The protection against unlawful termination enables employees in Bulgaria to oppose to it in two ways. Art. 344 § 1 of the Labour code allows for the employee to file a lawsuit request and ask the court to declare the unlawfulness of the dismissal and cumulatively, to be recruited again at his previous workplace. The time between the entry into force of the termination order and its legal annulment is recognized as work experience.

As an independent legal action and as a second option, a compensation payment may be requested within a separate court procedure. A prerequisite for that is a court decision as to the illegality of the dismissal. The amount of the compensation payment due amounts to the gross salary for the month preceding the dismissal (Art. 228(1) of the LC). The compensation payment is payable for a period of 6 months.

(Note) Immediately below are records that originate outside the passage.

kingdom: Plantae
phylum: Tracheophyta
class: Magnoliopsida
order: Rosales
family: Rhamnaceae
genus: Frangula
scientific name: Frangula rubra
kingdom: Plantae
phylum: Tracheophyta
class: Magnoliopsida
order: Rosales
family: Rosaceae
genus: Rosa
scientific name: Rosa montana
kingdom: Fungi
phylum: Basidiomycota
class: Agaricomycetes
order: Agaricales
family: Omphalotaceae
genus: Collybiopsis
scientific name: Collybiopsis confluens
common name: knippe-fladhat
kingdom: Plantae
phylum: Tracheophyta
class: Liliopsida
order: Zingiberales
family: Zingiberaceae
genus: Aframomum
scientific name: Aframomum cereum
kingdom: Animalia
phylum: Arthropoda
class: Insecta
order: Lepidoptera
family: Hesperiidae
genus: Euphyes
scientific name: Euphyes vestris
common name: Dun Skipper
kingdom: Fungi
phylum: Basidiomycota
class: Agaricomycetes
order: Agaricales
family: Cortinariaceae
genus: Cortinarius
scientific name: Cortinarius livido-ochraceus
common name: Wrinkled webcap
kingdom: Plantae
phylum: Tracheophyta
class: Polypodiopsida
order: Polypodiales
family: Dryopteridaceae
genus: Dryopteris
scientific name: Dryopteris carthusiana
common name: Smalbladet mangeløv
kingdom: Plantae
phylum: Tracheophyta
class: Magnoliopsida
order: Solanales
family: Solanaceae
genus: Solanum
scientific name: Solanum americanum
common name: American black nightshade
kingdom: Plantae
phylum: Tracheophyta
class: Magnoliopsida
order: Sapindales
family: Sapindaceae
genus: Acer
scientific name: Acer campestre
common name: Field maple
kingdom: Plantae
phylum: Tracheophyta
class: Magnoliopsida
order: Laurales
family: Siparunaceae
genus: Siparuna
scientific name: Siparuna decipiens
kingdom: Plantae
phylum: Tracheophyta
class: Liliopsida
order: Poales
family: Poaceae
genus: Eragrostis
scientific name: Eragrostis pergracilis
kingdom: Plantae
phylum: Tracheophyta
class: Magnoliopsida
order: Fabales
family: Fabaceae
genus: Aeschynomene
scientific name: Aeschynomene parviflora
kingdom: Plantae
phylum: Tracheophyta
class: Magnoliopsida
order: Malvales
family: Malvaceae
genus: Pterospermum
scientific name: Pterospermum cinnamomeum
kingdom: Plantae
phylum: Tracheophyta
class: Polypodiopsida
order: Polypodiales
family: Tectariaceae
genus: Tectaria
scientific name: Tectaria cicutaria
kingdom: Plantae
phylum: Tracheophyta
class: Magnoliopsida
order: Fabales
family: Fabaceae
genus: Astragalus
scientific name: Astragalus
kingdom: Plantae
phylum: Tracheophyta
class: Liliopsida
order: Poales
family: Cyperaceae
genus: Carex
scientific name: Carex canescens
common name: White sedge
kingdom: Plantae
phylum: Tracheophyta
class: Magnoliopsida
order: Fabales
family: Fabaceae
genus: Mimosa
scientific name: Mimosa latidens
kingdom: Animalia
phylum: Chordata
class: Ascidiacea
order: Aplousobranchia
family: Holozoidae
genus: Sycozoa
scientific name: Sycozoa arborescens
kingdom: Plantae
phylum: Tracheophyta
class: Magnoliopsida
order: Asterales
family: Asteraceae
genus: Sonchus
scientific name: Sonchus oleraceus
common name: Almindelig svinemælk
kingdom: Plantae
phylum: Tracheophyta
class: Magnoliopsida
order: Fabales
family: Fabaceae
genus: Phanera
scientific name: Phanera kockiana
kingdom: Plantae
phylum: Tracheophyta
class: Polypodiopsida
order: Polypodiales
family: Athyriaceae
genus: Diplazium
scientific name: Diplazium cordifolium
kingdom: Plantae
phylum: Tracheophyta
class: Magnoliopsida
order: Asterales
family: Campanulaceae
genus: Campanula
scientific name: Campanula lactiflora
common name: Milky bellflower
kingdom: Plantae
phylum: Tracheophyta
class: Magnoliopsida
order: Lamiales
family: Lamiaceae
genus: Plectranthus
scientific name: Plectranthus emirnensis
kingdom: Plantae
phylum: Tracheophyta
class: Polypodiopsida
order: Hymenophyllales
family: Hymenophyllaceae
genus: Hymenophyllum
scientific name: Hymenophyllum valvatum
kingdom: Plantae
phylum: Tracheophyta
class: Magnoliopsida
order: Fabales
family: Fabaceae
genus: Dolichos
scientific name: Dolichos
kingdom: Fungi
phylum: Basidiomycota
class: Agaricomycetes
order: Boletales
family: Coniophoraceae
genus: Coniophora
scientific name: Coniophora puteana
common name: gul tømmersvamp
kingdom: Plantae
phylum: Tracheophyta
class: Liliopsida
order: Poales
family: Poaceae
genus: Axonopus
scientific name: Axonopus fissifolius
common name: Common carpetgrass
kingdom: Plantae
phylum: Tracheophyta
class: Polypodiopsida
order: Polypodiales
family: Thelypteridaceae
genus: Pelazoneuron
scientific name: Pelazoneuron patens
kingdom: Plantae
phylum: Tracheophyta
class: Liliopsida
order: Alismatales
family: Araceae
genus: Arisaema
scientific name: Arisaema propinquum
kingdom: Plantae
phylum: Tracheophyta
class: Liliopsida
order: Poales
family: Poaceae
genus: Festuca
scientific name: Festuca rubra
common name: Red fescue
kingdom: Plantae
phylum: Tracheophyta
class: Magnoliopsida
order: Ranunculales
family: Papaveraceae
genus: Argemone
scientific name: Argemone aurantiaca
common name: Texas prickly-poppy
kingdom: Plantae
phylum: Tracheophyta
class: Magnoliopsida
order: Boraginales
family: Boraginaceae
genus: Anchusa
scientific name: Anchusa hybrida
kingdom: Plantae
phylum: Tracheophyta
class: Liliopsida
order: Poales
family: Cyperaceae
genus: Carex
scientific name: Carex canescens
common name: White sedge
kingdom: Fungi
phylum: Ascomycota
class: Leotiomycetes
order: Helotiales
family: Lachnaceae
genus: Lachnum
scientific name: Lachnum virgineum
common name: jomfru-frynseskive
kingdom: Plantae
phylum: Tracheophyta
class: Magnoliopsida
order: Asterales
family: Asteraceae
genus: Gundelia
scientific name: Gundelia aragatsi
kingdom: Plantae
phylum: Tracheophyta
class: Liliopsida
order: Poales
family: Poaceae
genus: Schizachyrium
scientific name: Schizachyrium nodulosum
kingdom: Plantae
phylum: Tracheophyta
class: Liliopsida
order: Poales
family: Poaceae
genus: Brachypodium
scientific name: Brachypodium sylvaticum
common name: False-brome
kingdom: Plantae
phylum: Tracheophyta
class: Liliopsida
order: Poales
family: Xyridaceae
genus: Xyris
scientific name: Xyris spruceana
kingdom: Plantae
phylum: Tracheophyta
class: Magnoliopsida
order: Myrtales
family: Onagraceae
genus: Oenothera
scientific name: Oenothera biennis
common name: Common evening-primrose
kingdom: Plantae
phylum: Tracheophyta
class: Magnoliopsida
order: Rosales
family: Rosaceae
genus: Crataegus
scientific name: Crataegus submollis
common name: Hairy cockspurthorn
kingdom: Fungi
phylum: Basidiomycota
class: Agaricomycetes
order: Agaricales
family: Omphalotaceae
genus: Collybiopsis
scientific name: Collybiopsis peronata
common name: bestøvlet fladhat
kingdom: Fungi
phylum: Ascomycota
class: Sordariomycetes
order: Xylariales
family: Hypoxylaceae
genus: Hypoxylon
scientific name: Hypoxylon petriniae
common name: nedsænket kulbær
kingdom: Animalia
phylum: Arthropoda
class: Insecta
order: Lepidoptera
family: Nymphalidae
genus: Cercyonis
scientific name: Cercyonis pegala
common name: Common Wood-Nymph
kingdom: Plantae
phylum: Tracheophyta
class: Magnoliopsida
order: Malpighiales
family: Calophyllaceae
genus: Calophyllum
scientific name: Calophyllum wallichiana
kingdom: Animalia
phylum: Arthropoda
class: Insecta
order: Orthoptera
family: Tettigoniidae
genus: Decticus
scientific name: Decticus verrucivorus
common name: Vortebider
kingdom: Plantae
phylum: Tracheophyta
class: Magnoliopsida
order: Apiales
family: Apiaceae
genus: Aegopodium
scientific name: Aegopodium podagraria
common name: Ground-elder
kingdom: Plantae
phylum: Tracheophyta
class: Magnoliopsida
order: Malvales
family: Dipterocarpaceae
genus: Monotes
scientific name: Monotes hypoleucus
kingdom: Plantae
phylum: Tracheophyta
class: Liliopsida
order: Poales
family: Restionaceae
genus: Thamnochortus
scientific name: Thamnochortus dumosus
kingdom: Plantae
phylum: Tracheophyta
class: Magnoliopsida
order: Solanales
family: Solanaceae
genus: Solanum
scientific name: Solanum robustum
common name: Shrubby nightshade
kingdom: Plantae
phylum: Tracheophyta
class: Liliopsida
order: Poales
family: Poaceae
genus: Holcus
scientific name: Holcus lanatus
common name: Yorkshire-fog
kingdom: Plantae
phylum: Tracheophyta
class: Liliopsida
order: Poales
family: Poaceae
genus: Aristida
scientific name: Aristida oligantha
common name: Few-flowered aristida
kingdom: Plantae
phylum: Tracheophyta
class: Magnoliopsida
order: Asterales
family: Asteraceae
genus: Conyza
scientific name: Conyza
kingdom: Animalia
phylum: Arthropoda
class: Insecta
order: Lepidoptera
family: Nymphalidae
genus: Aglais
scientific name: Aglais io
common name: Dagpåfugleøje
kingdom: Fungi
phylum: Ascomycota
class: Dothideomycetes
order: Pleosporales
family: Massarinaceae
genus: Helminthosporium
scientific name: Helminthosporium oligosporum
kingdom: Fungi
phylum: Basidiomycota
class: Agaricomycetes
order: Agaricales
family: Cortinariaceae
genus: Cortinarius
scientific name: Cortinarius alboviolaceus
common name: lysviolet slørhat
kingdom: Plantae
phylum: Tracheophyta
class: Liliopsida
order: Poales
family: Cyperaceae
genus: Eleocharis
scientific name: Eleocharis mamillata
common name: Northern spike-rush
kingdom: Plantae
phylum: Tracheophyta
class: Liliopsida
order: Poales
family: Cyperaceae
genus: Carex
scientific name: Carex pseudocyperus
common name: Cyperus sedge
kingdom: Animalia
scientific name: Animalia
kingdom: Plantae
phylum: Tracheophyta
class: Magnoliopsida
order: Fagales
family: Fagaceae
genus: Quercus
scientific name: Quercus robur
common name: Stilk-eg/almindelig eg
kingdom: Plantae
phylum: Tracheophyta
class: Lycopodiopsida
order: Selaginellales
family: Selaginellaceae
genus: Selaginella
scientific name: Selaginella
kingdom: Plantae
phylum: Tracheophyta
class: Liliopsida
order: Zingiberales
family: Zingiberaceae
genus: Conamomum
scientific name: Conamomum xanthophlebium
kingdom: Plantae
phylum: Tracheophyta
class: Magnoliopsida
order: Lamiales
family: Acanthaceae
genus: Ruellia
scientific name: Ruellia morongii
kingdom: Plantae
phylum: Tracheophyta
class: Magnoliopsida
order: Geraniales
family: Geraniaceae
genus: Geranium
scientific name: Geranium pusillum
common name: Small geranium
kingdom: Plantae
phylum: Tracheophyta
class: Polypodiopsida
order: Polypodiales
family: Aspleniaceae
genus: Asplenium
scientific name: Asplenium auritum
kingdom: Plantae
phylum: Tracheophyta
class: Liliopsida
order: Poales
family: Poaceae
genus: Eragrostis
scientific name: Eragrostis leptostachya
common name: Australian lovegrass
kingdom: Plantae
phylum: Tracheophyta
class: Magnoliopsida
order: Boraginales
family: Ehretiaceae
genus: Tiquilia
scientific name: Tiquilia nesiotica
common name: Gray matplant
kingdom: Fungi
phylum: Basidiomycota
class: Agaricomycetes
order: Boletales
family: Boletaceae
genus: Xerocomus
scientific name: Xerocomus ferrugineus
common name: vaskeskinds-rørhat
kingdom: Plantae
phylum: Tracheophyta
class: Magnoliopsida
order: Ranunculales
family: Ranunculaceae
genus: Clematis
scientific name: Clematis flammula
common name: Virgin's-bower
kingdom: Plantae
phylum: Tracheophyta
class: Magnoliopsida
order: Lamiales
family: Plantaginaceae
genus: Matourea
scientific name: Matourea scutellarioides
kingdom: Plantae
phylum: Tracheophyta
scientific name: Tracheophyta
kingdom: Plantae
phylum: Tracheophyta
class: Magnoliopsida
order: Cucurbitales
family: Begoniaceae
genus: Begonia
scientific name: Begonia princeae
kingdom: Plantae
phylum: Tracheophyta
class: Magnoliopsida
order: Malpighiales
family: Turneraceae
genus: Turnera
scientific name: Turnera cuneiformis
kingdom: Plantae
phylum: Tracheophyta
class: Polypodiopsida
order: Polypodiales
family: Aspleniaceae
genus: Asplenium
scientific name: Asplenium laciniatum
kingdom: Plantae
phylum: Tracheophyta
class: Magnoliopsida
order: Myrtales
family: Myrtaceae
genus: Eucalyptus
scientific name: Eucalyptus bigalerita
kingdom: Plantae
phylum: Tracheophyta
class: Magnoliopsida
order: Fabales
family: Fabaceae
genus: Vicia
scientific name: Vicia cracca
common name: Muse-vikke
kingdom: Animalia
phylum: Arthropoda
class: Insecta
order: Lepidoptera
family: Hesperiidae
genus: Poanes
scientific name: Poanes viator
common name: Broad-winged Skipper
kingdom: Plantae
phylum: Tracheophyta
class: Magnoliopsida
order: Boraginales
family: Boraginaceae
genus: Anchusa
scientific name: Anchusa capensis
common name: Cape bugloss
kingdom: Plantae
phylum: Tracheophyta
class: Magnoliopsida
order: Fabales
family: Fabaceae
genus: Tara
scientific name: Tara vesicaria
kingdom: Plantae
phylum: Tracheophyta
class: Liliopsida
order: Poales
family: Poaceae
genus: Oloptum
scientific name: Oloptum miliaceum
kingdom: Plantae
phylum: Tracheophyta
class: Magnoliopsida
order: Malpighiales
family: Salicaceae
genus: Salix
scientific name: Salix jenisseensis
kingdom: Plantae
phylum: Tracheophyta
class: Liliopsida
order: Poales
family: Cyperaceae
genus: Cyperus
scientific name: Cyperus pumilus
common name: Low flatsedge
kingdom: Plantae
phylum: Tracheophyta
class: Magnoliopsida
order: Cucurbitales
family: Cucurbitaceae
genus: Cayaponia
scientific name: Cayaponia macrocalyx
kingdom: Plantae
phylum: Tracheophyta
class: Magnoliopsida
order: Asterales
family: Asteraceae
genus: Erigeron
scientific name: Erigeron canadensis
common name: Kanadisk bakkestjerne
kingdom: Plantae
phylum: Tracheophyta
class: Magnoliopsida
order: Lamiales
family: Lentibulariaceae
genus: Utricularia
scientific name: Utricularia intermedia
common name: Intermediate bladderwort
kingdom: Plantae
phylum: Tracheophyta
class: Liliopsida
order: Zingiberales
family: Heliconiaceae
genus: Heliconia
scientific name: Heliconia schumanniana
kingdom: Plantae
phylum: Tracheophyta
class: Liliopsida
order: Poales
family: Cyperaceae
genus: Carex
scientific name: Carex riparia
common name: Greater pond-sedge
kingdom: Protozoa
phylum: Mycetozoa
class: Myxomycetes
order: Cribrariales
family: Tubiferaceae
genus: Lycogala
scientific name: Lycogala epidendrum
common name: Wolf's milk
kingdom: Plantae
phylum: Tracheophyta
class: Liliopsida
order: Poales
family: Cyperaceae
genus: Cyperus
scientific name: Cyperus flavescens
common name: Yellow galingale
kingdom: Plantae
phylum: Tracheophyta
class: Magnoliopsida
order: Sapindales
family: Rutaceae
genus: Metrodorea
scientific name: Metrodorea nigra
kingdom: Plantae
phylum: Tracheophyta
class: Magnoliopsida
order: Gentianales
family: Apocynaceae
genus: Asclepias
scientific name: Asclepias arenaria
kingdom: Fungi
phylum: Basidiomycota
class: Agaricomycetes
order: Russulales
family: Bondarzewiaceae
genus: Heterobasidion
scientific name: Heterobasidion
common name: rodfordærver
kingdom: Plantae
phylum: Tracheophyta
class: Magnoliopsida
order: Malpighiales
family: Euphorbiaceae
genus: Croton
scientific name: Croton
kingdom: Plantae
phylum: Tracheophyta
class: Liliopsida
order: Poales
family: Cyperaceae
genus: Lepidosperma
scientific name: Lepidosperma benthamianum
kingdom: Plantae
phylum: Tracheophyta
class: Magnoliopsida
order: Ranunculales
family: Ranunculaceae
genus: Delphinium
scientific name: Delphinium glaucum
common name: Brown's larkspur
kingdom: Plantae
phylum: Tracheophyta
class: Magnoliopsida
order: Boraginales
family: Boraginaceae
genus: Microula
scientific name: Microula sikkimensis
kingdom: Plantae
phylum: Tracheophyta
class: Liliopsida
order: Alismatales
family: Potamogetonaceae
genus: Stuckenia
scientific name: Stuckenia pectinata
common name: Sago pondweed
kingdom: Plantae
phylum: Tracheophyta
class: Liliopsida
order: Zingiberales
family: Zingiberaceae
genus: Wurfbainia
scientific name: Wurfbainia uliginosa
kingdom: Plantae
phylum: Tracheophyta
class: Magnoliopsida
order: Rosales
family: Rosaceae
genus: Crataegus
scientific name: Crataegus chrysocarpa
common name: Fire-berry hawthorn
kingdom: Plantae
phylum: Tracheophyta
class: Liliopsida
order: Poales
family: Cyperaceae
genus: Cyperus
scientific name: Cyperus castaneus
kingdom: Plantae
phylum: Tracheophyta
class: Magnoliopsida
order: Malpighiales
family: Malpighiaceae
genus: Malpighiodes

== Deadlines and jurisdiction of the court ==

Under Art. 358(1)(2) of the LC the time limit for bringing a claim for unlawful dismissal is 2 months. A compensation claim can, on the other hand, be brought within a period of 3 years according to Art.358(1)(3) LC. The civil courts in Bulgaria are competent to hear the above-mentioned claims. Pursuant to Art. 359 Labour Code employees do not pay any court costs prior to the filing of the claims. Matters of jurisdiction in cases of individual employment contracts with an employer domiciled in the territory of an EU Member State are regulated by Section 5 of Regulation (EC) No. 44/2001 of the European Union (Council Regulation (EC) No. 44/2001). The provisions of the Regulation serve as a further protection for the employees by giving them the right to choose the competent court where to initiate proceedings. In this regard it is important to mention that the employer may be sued in the courts of the place where the employee habitually carries out his work or has lastly done so.